We didn’t reach this point overnight. In the last election cycle, Netanyahu’s infamous election day warning that “Arab citizens were heading to the polls in droves” sent a message to Israel’s Palestinian minority from the highest levels of government that they are an unwelcome element in the country.

Meanwhile, Bennett, who suggested assimilation was tearing Jewish Americans away from Israel, jockeyed with Baruch Marzel, Otzma’s founder, over who could take a more hardline stance against the two-state solution.

Bezalel Smotrich of Bayit Yehudi’s Tkuma faction is no moderate either. The self-described “proud homophobe” launched the Regavim NGO to fight the construction of Arab homes in Israel and in the occupied territories.

It’s true that American Jews are more assimilated than our Israeli cousins; after all, they live in a Jewish state, whereas Jews are a tiny fraction of the U.S. population. 98% of Israeli Jews say all or most of their close friends are Jewish, compared with 32% of American Jews.

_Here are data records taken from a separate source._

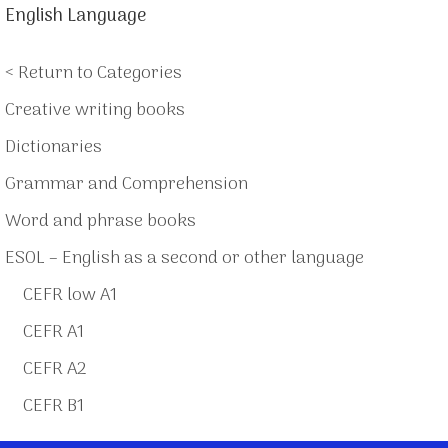
English Language
< Return to Categories
Creative writing books
Dictionaries
Grammar and Comprehension
Word and phrase books
ESOL – English as a second or other language
CEFR low A1
CEFR A1
CEFR A2
CEFR B1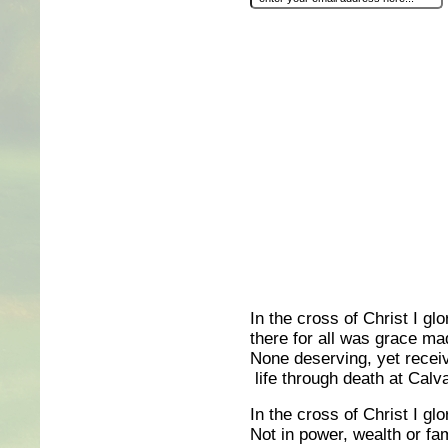
In the cross of Christ I glo
there for all was grace ma
None deserving, yet receiv
life through death at Calva
In the cross of Christ I glo
Not in power, wealth or fa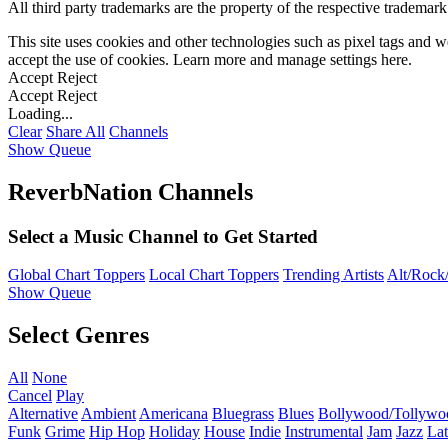
All third party trademarks are the property of the respective trademar
This site uses cookies and other technologies such as pixel tags and we
accept the use of cookies. Learn more and manage settings
here
.
Accept
Reject
Accept
Reject
Loading...
Clear
Share All
Channels
Show Queue
ReverbNation Channels
Select a Music Channel to Get Started
Global Chart Toppers
Local Chart Toppers
Trending Artists
Alt/Rock/
Show Queue
Select Genres
All
None
Cancel
Play
Alternative
Ambient
Americana
Bluegrass
Blues
Bollywood/Tollywo
Funk
Grime
Hip Hop
Holiday
House
Indie
Instrumental
Jam
Jazz
Lat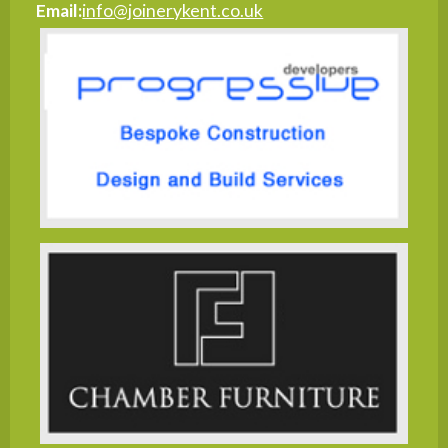
Email:
info@joinerykent.co.uk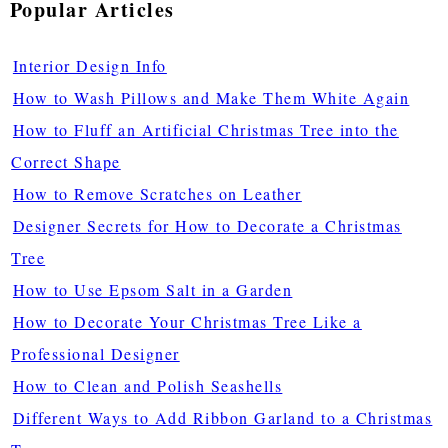
Popular Articles
Interior Design Info
How to Wash Pillows and Make Them White Again
How to Fluff an Artificial Christmas Tree into the
Correct Shape
How to Remove Scratches on Leather
Designer Secrets for How to Decorate a Christmas
Tree
How to Use Epsom Salt in a Garden
How to Decorate Your Christmas Tree Like a
Professional Designer
How to Clean and Polish Seashells
Different Ways to Add Ribbon Garland to a Christmas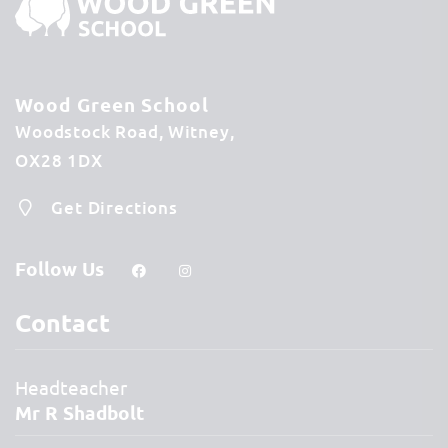
Wood Green School
Woodstock Road
Witney
OX28 1DX
Get Directions
Follow Us
Contact
Headteacher
Mr R Shadbolt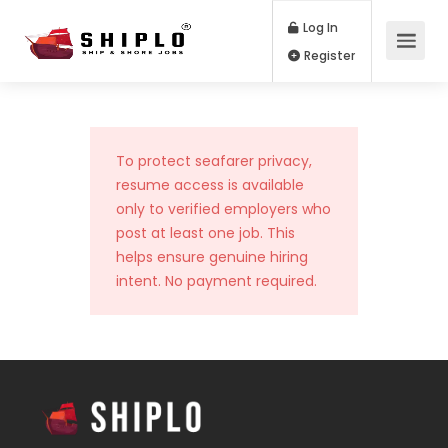
Log In
Register
To protect seafarer privacy,
resume access is available
only to verified employers who
post at least one job. This
helps ensure genuine hiring
intent. No payment required.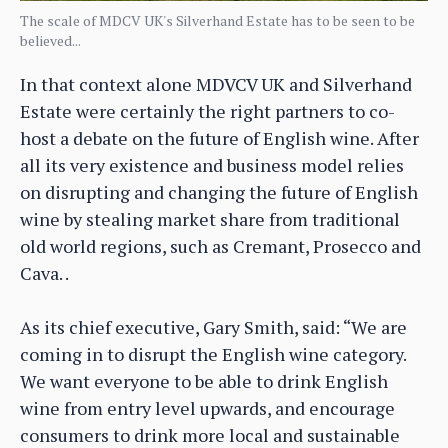
The scale of MDCV UK's Silverhand Estate has to be seen to be
believed...
In that context alone MDVCV UK and Silverhand
Estate were certainly the right partners to co-
host a debate on the future of English wine. After
all its very existence and business model relies
on disrupting and changing the future of English
wine by stealing market share from traditional
old world regions, such as Cremant, Prosecco and
Cava. .
As its chief executive, Gary Smith, said: “We are
coming in to disrupt the English wine category.
We want everyone to be able to drink English
wine from entry level upwards, and encourage
consumers to drink more local and sustainable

Yet assimilation can’t be used to explain away many American Jews’ discomfort at Israel’s rightward lurch.

Those most engaged in American Jewish life know that our communal institutions actively promote minority rights, support the LGBT community, and that the two-state solution is a consensus position among most U.S. Jewish organizations. And many of Israel’s most vocal American Jewish critics further to the left are alumni of Jewish youth movements.

If an Israeli government is formed with spokespeople like Marzel and Smotrich, it will represent the polar opposite of what American Jewry stands for.

And this outcome can’t be written off as a fringe phenomenon. While Otzma Yehudit is a small party, it has earned Benjamin Netanyahu’s blessing.

In recent weeks, Netanyahu has been working overtime to ensure Otzma Yehudit links up with Bayit Yehudi, lest it fall below the electoral threshold and “waste” right-wing votes.

If, after April 9, Netanyahu leads the next government, Otzma’s presence in the political sphere will reflect not only the position of an extremist group but of Israel’s ostensibly mainstream Likud leadership.

Bennett and his colleagues may go on wringing their hands over assimilation while we continue to grapple with the Israel-Diaspora divide. But that gap will prove difficult if not impossible to close so long as the Israeli government coddles fundamentalists.

Rightly or wrongly, Otzma could come to be seen as the face of a country that American Jews, especially younger ones, will be unable to identify with. It also does not bode well for democratic norms in Israel itself, let alone prospects for peace and security.

This should alarm all those who care about the shared future of the Jewish people, both in Israel and the United States.

David A. Halperin is the executive director of Israel Policy Forum.